On n'a pas idée de la complexité de recréer intégralement la forme d'un sein. Après une mastectomie et des rayons, la poitrine est devenue ni plus ni moins une terre brulée. Il n'y a plus l'ombre d'une forme, la peau adhère à la poitrine laissant uniquement la trace d'une cicatrice longiligne. Il faut alors reformer le sein, recréer un sillon mammaire sans parler ensuite de redessiner le mamelon et l'aréole.
Le retour à la maison allait être calme. Les enfants partaient chez leurs grands parents pour les vacances. Anita était venue à Paris pour les récupérer. Je faisais le plein de câlins avant qu'ils ne partent le dimanche.
Je passais mes journées allongées sur la canapé ou dans mon lit avec une nouvelle tâche à laquelle m'atteler : écrire pour la mémoire familiale! L'objectif de départ était modeste : quelques dates avec les événements marquants. Le projet s'est finalement étoffé avec le temps et le goût à la rédaction ! Une appétence partagée avec Stéphanie, certainement la plus littéraire de mes amies. Elle avait le don de me communiquer sa fibre pour l'écriture et elle me poussait dans ce travail introspectif. Nous venions de passer l'une et l'autre une année compliquée mais les retrouvailles n'en étaient que meilleures.

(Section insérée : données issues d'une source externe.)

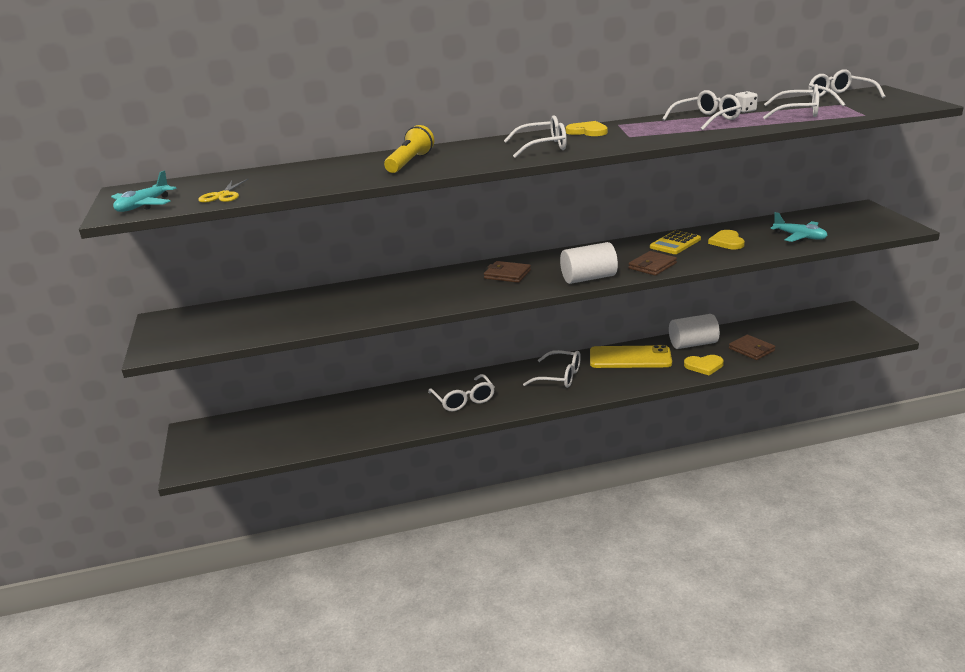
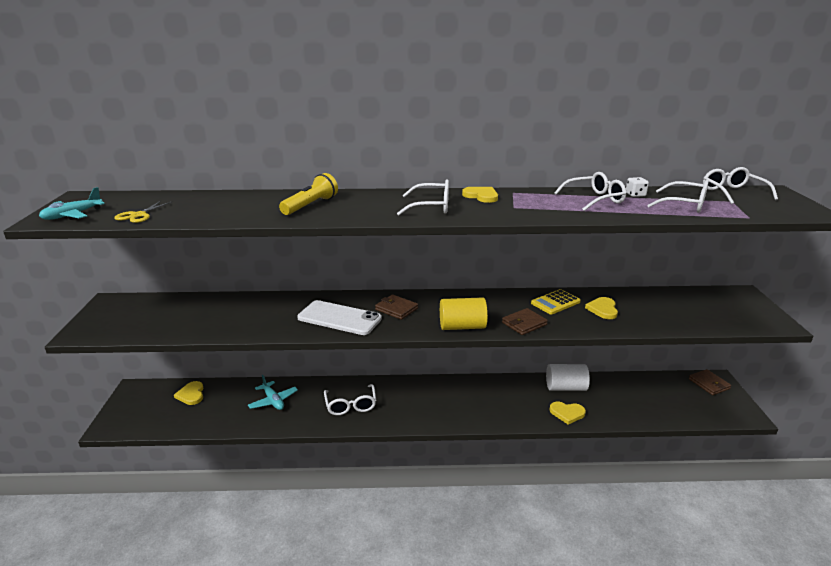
camera: 10 degrees right, 0 degrees up
(267, 423) = (191, 394): none -> yellow heart
(449, 292) = (339, 318): none -> white phone
(560, 377) = (438, 398): white glasses -> none
(588, 278) = (462, 326): white cylinder -> yellow cylinder
(630, 358) = (505, 391): yellow phone -> none
(751, 349) = (616, 404): brown wallet -> brown wallet (709, 384)
(800, 237) = (672, 316): turquoise plane -> turquoise plane (273, 401)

Le rétablissement prenait du temps, je commençais à m'impatienter de retrouver un peu de mobilité. Chaque jour ma super équipe d'infirmièr.es passaient pour les soins. Ils prenaient le relais de la surveillance hospitalière.
Au bout d'une dizaine de jours, la plaie n'était toujours pas cicatrisée et la peau nécrosée n'était pas très jolie à voir. Le mercredi 24 février, je retournais donc à l'hôpital pour consulter. Après avoir nettoyé la plaie, la nécrose a été retirée et le chirurgien décida le suturer la palette qui avait été conservée pour l'enfouir définitivement. En gros, il rapprocha les bords du lambeau et cousu comme on referait ses lacets. Bien évidemment, le tout sans anesthésie. J'étais pétrifiée et je commençais doucement à vaciller. Heureusement comme la zone avait perdu toute sa sensibilité, je n'ai rien senti...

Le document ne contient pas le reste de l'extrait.